Transcribed page text:

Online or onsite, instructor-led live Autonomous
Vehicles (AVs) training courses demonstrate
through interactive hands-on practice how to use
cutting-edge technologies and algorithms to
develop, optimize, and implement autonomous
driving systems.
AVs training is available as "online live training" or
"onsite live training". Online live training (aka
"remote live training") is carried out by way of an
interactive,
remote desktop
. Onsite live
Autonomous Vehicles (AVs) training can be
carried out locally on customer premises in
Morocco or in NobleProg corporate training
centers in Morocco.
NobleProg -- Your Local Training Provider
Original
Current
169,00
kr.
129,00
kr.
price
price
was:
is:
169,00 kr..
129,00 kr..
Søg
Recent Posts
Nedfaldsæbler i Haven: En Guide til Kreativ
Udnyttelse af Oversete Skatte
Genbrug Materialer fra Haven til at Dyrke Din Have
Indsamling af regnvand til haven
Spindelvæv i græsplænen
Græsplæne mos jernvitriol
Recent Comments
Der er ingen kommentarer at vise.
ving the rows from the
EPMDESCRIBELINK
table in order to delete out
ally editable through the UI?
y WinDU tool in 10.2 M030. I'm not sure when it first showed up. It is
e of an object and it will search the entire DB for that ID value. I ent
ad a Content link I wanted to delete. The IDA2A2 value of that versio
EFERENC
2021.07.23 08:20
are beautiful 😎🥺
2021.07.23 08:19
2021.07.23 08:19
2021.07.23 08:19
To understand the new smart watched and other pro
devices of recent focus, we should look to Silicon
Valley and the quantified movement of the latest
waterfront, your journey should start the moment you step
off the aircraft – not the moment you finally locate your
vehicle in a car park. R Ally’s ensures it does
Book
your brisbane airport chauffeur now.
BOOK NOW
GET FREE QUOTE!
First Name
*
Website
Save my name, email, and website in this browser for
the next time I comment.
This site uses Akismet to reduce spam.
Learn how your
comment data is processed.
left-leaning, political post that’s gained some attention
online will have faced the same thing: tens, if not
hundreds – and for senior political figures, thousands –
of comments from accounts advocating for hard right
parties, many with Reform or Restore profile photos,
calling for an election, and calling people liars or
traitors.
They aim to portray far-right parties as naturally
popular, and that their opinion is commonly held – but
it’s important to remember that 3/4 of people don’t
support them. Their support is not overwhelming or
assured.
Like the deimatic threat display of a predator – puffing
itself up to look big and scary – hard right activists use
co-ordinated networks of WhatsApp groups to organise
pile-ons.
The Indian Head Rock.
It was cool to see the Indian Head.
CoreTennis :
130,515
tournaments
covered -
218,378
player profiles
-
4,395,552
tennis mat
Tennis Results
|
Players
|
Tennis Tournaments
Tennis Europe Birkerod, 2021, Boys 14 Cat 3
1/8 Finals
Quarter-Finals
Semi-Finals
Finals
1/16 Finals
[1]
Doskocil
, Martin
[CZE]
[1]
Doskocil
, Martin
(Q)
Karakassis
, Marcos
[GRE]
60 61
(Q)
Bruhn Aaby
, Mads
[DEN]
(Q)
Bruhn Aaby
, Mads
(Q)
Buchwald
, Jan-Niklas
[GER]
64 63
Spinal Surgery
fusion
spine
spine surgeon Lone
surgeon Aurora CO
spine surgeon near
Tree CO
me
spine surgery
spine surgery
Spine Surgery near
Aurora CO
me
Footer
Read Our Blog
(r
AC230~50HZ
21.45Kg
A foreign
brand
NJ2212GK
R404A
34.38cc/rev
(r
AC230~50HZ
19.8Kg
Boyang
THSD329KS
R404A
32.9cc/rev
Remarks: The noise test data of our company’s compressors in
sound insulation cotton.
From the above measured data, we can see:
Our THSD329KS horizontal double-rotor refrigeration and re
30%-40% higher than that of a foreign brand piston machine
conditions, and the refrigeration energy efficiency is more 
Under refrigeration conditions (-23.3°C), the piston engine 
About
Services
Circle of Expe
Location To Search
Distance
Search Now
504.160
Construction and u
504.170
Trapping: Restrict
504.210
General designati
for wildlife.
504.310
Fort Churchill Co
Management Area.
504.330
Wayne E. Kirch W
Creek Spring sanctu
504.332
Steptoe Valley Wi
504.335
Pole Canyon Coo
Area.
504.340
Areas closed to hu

## TASK PROMPT
Return every line of the material above without a single change.

## ANSWER TO THIS TASK
Online or onsite, instructor-led live Autonomous
Vehicles (AVs) training courses demonstrate
through interactive hands-on practice how to use
cutting-edge technologies and algorithms to
develop, optimize, and implement autonomous
driving systems.
AVs training is available as "online live training" or
"onsite live training". Online live training (aka
"remote live training") is carried out by way of an
interactive,
remote desktop
. Onsite live
Autonomous Vehicles (AVs) training can be
carried out locally on customer premises in
Morocco or in NobleProg corporate training
centers in Morocco.
NobleProg -- Your Local Training Provider
Original
Current
169,00
kr.
129,00
kr.
price
price
was:
is:
169,00 kr..
129,00 kr..
Søg
Recent Posts
Nedfaldsæbler i Haven: En Guide til Kreativ
Udnyttelse af Oversete Skatte
Genbrug Materialer fra Haven til at Dyrke Din Have
Indsamling af regnvand til haven
Spindelvæv i græsplænen
Græsplæne mos jernvitriol
Recent Comments
Der er ingen kommentarer at vise.
ving the rows from the
EPMDESCRIBELINK
table in order to delete out
ally editable through the UI?
y WinDU tool in 10.2 M030. I'm not sure when it first showed up. It is
e of an object and it will search the entire DB for that ID value. I ent
ad a Content link I wanted to delete. The IDA2A2 value of that versio
EFERENC
2021.07.23 08:20
are beautiful 😎🥺
2021.07.23 08:19
2021.07.23 08:19
2021.07.23 08:19
To understand the new smart watched and other pro
devices of recent focus, we should look to Silicon
Valley and the quantified movement of the latest
waterfront, your journey should start the moment you step
off the aircraft – not the moment you finally locate your
vehicle in a car park. R Ally’s ensures it does
Book
your brisbane airport chauffeur now.
BOOK NOW
GET FREE QUOTE!
First Name
*
Website
Save my name, email, and website in this browser for
the next time I comment.
This site uses Akismet to reduce spam.
Learn how your
comment data is processed.
left-leaning, political post that’s gained some attention
online will have faced the same thing: tens, if not
hundreds – and for senior political figures, thousands –
of comments from accounts advocating for hard right
parties, many with Reform or Restore profile photos,
calling for an election, and calling people liars or
traitors.
They aim to portray far-right parties as naturally
popular, and that their opinion is commonly held – but
it’s important to remember that 3/4 of people don’t
support them. Their support is not overwhelming or
assured.
Like the deimatic threat display of a predator – puffing
itself up to look big and scary – hard right activists use
co-ordinated networks of WhatsApp groups to organise
pile-ons.
The Indian Head Rock.
It was cool to see the Indian Head.
CoreTennis :
130,515
tournaments
covered -
218,378
player profiles
-
4,395,552
tennis mat
Tennis Results
|
Players
|
Tennis Tournaments
Tennis Europe Birkerod, 2021, Boys 14 Cat 3
1/8 Finals
Quarter-Finals
Semi-Finals
Finals
1/16 Finals
[1]
Doskocil
, Martin
[CZE]
[1]
Doskocil
, Martin
(Q)
Karakassis
, Marcos
[GRE]
60 61
(Q)
Bruhn Aaby
, Mads
[DEN]
(Q)
Bruhn Aaby
, Mads
(Q)
Buchwald
, Jan-Niklas
[GER]
64 63
Spinal Surgery
fusion
spine
spine surgeon Lone
surgeon Aurora CO
spine surgeon near
Tree CO
me
spine surgery
spine surgery
Spine Surgery near
Aurora CO
me
Footer
Read Our Blog
(r
AC230~50HZ
21.45Kg
A foreign
brand
NJ2212GK
R404A
34.38cc/rev
(r
AC230~50HZ
19.8Kg
Boyang
THSD329KS
R404A
32.9cc/rev
Remarks: The noise test data of our company’s compressors in
sound insulation cotton.
From the above measured data, we can see:
Our THSD329KS horizontal double-rotor refrigeration and re
30%-40% higher than that of a foreign brand piston machine
conditions, and the refrigeration energy efficiency is more 
Under refrigeration conditions (-23.3°C), the piston engine 
About
Services
Circle of Expe
Location To Search
Distance
Search Now
504.160
Construction and u
504.170
Trapping: Restrict
504.210
General designati
for wildlife.
504.310
Fort Churchill Co
Management Area.
504.330
Wayne E. Kirch W
Creek Spring sanctu
504.332
Steptoe Valley Wi
504.335
Pole Canyon Coo
Area.
504.340
Areas closed to hu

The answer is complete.